3. When mileage is not reimbursed
- Excluded commutes: Delaware law is clear that mileage between your home and principal workplace is not reimbursable, unless authorized under specific exceptions.
If you’re working in a public agency, it’s important to familiarize yourself with these guidelines and keep thorough records of work-related miles. This protects both you and your agency from improper claims.
Mileage reimbursement for private employers in Delaware
1. No mandate, but recommended
There is no Delaware state law that forces private businesses to reimburse mileage. That said, many choose to do so for fairness, competitiveness in hiring, and to avoid inadvertently dipping an employee’s net pay below the minimum wage once travel costs are factored in.
2. Workers’ compensation
Under Delaware’s Workers’ Compensation Act (Title 19, Chapter 23, § 2322), employers must cover travel expenses (including mileage) for employees who need medical care after a work-related injury. This is a separate and mandatory scenario—so if you have staff with active workers’ comp claims, be sure to stay compliant.
3. Delaware’s minimum wage consideration
Starting in 2025, Delaware’s minimum wage will be $15.00 per hour, and failing to meet that standard—especially if non-reimbursed business-related mileage effectively lowers an employee’s net pay—could expose your organization to wage-and-hour claims or fines.
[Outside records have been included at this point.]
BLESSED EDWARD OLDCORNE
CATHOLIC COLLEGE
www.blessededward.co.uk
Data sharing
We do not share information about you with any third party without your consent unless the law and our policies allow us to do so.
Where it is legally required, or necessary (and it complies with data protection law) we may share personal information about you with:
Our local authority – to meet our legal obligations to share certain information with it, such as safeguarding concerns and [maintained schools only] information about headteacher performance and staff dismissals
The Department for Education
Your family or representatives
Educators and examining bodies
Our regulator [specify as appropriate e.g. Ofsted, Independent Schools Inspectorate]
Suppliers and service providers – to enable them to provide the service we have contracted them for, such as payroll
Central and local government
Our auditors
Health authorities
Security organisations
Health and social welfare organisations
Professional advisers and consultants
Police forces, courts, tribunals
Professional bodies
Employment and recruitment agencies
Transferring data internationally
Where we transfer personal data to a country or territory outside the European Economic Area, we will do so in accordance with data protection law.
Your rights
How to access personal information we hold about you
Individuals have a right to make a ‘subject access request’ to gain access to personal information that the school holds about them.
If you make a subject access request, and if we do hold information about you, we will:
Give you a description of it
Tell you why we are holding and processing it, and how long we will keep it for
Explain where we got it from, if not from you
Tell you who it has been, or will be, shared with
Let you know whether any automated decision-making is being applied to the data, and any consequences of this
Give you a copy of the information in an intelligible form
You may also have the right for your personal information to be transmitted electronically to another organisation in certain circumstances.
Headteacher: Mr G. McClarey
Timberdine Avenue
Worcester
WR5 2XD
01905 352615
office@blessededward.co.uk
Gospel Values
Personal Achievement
While you don’t have to follow Delaware’s 50 cent rate or the IRS rate exactly, choosing one of these common benchmarks will help you stay in safe legal territory and maintain employee morale.
How to approach mileage reimbursement in Delaware
- Pick a benchmark
- If you’re a state agency, you must follow the state’s 50 cent per mile rate.
- If you’re a private employer, decide whether you will follow Delaware’s 50 cent benchmark, the IRS standard mileage rate, or another set rate that ensures employees aren’t left with undue costs.
- Require thorough documentation
- Any mileage reimbursement plan hinges on accurate logs. Have employees maintain a log detailing each trip’s date, purpose, start and end odometer readings, and total miles driven.
- Stay above the minimum wage
- If your employees cover significant travel on your behalf and are near or at minimum wage, failing to reimburse might inadvertently push their effective hourly pay below the required $15.00 per hour (as of 2025). Keep an eye on this to avoid wage-and-hour complaints.
- Be mindful of taxes
- Reimbursements at or below the IRS rate can usually be treated as tax-free, provided your policy meets “accountable plan” rules (i.e., employees submit logs, and you don’t over-reimburse). Any amount over the IRS rate is typically taxable as income.
- Workers’ compensation
- Always remember to reimburse mileage for medical visits stemming from workplace injuries—this requirement isn’t optional in Delaware, and neglecting it can incur fines.
Conclusion
Delaware may be a small state, but it has sizable influence in corporate and financial spheres. Whether you’re a private employer looking to remain competitive (and compliant) or a public employee seeking clarity, staying informed about mileage reimbursement is best.
- State employees can confidently claim 50 cents per mile, as set by Delaware Code.
- Private employers have more flexibility—yet also a responsibility to ensure their employees aren’t shouldering work-related travel costs that push wages below the state minimum.
- Workers’ compensation always requires covering medical-related travel, so be sure to follow that law carefully.
If all of this sounds complicated, don’t panic. With accurate recordkeeping and a well-structured reimbursement plan, you can keep your employees happy, your organization compliant, and your finances in order. As Delaware continues to attract new businesses and talent, having a transparent, fair mileage reimbursement process will help you stand out in the “First State.”
(Disclaimer: This blog is for informational purposes only and does not constitute legal or tax advice. For advice specific to your business or situation, consult an attorney or tax professional.)